Belum sempat Dimas menjawab pertanyaan Ara, Tiba-tiba Sarah muncul dan berpura-pura tidak tau kalau Sarah tidak sengaja bertemu mereka.
" ee Dim kamu di sini juga, ini pacar kamu yaa cantik juga ya. " ucap Sarah.
" ngapain kamu di sini dan sejak kapan kamu di sini."
" aku tadi kebetulan lewat sini trus ngerasa lapar makanya aku datang buat makan, ee ternyata engga sengaja liat kamu sama pacar kamu di sini. "
mendengar itu Dimas tidak percaya begitu saja, ia tau kalau Sarah sedang berbohong.
" haii nama aku Sarah aku mantan nya Dimas, nama kamu Ara kan. "
" Hai, iya nama aku Ara. "
" Dimas pernah cerita ke aku tentang kamu, oo iya aku boleh engga gabung sama kalian, soalnya engga enak kalu duduk sendiri, kamu engga keberatan kan Ara. "

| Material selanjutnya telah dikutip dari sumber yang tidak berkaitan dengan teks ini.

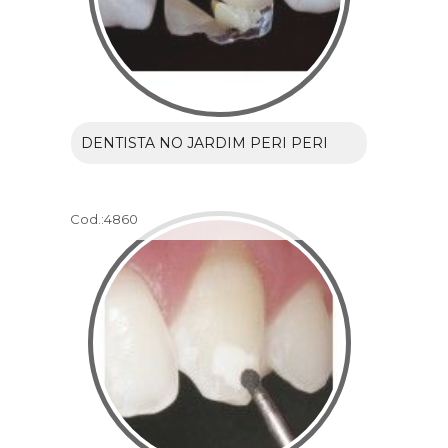
DENTISTA NO JARDIM PERI PERI
Cod.:
4860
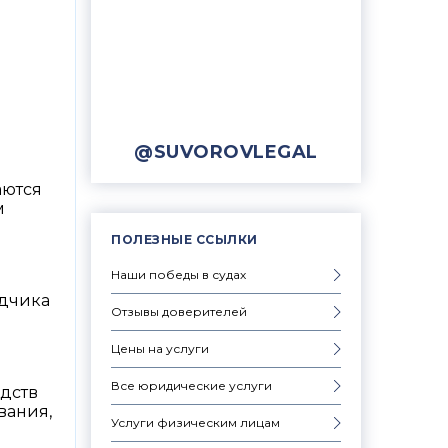
@SUVOROVLEGAL
аются
м
ПОЛЕЗНЫЕ ССЫЛКИ
Наши победы в судах
адчика
Отзывы доверителей
Цены на услуги
Все юридические услуги
дств
вания,
Услуги физическим лицам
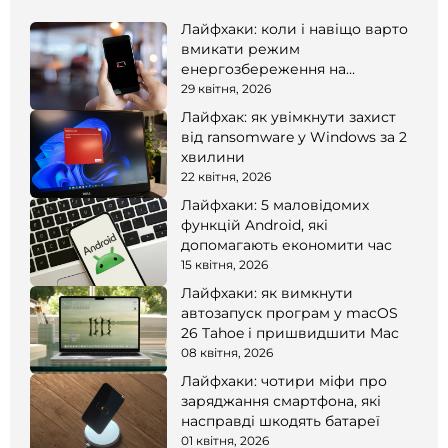
Лайфхаки: коли і навіщо варто
вмикати режим
енергозбереження на
смартфоні
29 квітня, 2026
Лайфхак: як увімкнути захист
від ransomware у Windows за 2
хвилини
22 квітня, 2026
Лайфхаки: 5 маловідомих
функцій Android, які
допомагають економити час
15 квітня, 2026
Лайфхаки: як вимкнути
автозапуск програм у macOS
26 Tahoe і пришвидшити Mac
08 квітня, 2026
Лайфхаки: чотири міфи про
заряджання смартфона, які
насправді шкодять батареї
01 квітня, 2026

" engga kamu ngapain sih, kan di sini masi banyak tempat duduk lain kamu bisa duduk di situ ngapain sih kamu gangguin kami." Dimas menjawab pertanyaan Sarah dengan sedikit emosi.
" udah engga apa - apa kok, lagian kursi ini juga kosong kamu duduk aja di sini. "
" makasih Ara kamu emang baik yaa." puji Sarah namun itu hanya di mulut saja sebenarnya di hati nya ia sangat membenci Ara.
Dimas hanya bisa diam melihat tingkah Sarah, sebenarnya Dimas sangat Ingin mengusir Sarah dari tempat mereka.
" oo iya Ara kamu pacaran sama Dimas unda berapa lama."
" baru beberapa bulan kok Sar. "
"ooo kamu pendidikan nya apa, kalau boleh tau."
" kamu engga perlu tau pendidikan nya apa, itu engga ada hubungannya sama kamu."
Ara yang mendengar itu menghentikan Dimas.
" udah engga apa - apa, Sarah kan cuma nanya aja.'
Sarah hanya terseyum sinis mendengar itu.
" pendidikan aku cuma SMA."
Mendengar bahwa Ara hanya tersenyum sinis seolah meremehkan Ara.